Interestingly, a vacancy for a school cleaner apparently appears multiple times on the DfE site when a user tried looks through the site to discover the composition of the 1,800 vacancies making up the total.
Now, there is nothing wrong with this approach in an open site, such as the DfE operates, but it does make comparison more of a challenge. I am still awaiting the DfE’s response to my FOI request – they have until after Easter before the reply period expires, and I would need to take the matter further. Using the filters on the DfE site avoids the problem of duplication, but masks the issue of the total number of unique teacher vacancies being carried by the site.

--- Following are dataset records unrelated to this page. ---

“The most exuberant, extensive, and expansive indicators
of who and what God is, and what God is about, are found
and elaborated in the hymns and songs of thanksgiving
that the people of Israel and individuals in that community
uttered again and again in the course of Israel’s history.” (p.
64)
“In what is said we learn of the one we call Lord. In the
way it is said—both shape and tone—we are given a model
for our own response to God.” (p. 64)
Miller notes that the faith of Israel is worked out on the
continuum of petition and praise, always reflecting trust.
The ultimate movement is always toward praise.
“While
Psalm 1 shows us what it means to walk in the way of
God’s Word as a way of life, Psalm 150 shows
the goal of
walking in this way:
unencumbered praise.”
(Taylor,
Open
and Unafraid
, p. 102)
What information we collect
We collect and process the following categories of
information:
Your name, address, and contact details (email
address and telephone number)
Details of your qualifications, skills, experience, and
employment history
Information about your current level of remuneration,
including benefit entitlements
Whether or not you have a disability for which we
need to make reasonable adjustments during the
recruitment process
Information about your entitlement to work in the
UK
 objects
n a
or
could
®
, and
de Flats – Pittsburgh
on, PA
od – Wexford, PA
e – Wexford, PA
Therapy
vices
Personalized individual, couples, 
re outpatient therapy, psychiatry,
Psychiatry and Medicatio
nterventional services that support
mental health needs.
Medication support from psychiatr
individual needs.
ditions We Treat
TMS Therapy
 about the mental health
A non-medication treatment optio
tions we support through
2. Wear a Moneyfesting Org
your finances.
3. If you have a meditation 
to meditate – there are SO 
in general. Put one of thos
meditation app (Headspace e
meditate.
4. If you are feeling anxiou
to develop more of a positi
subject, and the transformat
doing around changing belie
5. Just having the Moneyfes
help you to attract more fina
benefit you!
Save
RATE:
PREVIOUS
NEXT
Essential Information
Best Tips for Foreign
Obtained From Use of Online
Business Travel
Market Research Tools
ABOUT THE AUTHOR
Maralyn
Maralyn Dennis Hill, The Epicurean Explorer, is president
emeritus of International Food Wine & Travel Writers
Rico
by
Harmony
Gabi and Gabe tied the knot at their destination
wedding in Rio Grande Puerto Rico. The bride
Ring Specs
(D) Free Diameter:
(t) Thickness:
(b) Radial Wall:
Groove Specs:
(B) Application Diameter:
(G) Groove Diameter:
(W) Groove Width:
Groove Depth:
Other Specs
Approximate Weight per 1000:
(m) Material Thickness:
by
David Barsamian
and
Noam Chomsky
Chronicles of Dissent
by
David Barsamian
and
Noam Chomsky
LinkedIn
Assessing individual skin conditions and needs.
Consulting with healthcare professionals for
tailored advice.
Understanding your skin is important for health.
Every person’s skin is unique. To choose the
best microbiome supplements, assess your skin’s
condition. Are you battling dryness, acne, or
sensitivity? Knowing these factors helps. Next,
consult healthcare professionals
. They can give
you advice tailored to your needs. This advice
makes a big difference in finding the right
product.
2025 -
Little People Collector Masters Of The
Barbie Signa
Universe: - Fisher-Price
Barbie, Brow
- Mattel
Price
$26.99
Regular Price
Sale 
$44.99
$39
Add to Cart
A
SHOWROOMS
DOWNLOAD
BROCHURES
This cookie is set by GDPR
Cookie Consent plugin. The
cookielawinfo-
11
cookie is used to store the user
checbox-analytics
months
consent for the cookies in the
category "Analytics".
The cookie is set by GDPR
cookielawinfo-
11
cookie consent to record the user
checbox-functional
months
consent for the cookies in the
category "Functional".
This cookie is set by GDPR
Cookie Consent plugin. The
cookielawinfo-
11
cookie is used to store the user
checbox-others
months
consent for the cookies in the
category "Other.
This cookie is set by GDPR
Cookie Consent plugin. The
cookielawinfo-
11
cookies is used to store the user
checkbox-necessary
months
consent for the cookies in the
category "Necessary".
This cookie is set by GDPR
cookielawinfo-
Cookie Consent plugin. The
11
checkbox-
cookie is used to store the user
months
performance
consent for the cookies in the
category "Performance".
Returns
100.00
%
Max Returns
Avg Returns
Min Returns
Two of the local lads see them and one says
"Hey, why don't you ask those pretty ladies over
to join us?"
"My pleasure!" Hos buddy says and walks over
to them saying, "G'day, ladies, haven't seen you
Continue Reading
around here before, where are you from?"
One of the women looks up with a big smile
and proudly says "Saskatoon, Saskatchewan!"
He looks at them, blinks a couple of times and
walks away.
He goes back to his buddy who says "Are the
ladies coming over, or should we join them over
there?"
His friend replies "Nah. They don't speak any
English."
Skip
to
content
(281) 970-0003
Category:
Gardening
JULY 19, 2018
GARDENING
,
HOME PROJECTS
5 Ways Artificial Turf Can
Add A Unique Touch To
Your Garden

This week has seen schools ramp up recruitment ahead of the Easter break, with an increasing number of vacancies being recorded in the primary sector. I shall be writing the April newsletter for TeachVac’s subscribers over the weekend, ready for publication at the start of the month. At this point, it still looks as if recorded teacher vacancies in the first quarter of 2021 will be below the number recorded in the same quarter of 2020. The big test will be vacancy levels in April and the first couple of weeks of May, especially now that schools are open and functioning as near to normal as possible in the present conditions.
TeachVac has already predicted that there will be shortages in design and technology; business studies and computing this year, and mathematics is expected to be added to this list of subjects either just before or just after Easter.
On the other hand, physical education and history has far more trainees than vacancies and recruiting even more trainees in these subjects seems to reflect a government with little understanding of the cost of training teachers and the implications for trainees in these subjects. I am not one that advocated recruitment controls lightly, but thought should be paid to the consequences of training too many teachers for the state sector’s needs.